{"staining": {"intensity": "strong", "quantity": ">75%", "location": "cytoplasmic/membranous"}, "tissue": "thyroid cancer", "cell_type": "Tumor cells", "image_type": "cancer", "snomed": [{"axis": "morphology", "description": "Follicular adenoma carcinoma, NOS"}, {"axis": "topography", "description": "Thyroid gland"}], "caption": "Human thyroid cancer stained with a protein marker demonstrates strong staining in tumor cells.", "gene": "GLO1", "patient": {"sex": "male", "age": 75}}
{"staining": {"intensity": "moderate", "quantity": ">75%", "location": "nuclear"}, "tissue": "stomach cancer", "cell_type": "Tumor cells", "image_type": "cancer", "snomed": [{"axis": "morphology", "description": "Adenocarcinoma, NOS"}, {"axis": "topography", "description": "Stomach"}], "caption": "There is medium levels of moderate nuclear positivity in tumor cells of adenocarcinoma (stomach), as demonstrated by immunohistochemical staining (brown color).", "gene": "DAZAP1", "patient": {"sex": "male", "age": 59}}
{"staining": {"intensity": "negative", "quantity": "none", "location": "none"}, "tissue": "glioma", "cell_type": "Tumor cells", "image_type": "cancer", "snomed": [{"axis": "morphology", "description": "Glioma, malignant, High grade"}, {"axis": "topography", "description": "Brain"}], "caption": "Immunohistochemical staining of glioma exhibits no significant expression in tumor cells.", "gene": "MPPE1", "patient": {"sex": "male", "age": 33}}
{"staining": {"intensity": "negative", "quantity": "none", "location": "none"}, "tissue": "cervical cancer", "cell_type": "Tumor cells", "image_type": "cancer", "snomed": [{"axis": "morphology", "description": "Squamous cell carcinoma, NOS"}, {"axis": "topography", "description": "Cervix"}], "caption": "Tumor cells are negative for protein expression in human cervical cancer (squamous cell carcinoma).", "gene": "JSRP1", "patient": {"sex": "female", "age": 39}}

• _Your assignment_
All lines of the material that contain the string "expression" are to be copied.

• _Solution_
{"staining": {"intensity": "negative", "quantity": "none", "location": "none"}, "tissue": "glioma", "cell_type": "Tumor cells", "image_type": "cancer", "snomed": [{"axis": "morphology", "description": "Glioma, malignant, High grade"}, {"axis": "topography", "description": "Brain"}], "caption": "Immunohistochemical staining of glioma exhibits no significant expression in tumor cells.", "gene": "MPPE1", "patient": {"sex": "male", "age": 33}}
{"staining": {"intensity": "negative", "quantity": "none", "location": "none"}, "tissue": "cervical cancer", "cell_type": "Tumor cells", "image_type": "cancer", "snomed": [{"axis": "morphology", "description": "Squamous cell carcinoma, NOS"}, {"axis": "topography", "description": "Cervix"}], "caption": "Tumor cells are negative for protein expression in human cervical cancer (squamous cell carcinoma).", "gene": "JSRP1", "patient": {"sex": "female", "age": 39}}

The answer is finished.